Body or hand keypoint data
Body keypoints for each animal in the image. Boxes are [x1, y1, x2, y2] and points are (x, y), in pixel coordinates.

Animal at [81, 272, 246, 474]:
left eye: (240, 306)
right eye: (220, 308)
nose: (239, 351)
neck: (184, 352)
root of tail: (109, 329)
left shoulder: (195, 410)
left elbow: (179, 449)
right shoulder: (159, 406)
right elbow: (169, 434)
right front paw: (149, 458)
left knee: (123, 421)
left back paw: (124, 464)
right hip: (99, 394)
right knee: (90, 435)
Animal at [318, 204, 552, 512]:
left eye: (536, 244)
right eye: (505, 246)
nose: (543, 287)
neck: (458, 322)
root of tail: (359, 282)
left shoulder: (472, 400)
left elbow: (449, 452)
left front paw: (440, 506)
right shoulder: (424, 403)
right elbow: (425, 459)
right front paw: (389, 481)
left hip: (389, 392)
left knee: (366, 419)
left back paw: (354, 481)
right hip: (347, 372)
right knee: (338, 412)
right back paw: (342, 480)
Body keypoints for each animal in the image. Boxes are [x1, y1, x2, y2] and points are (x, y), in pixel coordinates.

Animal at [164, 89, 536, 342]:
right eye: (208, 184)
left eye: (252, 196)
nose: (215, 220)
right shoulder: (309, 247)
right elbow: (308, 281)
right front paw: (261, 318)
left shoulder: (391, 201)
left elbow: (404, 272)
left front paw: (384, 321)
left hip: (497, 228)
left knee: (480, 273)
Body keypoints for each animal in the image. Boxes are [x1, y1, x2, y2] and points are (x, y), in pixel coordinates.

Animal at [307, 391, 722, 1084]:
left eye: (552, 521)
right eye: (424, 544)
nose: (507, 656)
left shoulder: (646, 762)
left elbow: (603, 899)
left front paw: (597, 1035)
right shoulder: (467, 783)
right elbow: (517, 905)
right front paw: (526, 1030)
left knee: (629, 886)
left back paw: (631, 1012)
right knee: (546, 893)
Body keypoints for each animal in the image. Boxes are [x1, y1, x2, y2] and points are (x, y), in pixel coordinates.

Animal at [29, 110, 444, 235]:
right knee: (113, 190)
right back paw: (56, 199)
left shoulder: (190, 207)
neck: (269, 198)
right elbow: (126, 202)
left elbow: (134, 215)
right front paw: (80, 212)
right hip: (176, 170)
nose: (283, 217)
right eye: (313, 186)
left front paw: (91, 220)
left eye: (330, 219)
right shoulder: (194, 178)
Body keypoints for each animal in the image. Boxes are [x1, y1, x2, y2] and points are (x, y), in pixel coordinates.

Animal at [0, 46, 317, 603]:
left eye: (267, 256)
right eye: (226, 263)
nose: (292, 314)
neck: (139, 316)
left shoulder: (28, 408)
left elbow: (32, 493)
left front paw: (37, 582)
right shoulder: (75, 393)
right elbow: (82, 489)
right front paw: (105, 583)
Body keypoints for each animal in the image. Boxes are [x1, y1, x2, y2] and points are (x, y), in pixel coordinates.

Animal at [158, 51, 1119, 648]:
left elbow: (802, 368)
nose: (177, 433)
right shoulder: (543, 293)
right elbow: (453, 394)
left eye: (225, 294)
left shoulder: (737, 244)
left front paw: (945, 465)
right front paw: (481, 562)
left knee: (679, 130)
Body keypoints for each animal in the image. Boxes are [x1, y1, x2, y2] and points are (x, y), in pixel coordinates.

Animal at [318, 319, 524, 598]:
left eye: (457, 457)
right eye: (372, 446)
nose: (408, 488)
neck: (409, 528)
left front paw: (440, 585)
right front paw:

## [Instructions for the task]
Which of the lines above hold the string "nose"? Pick each of them out.

## [Response to the task]
nose: (239, 351)
nose: (543, 287)
nose: (215, 220)
nose: (507, 656)
nose: (283, 217)
nose: (292, 314)
nose: (177, 433)
nose: (408, 488)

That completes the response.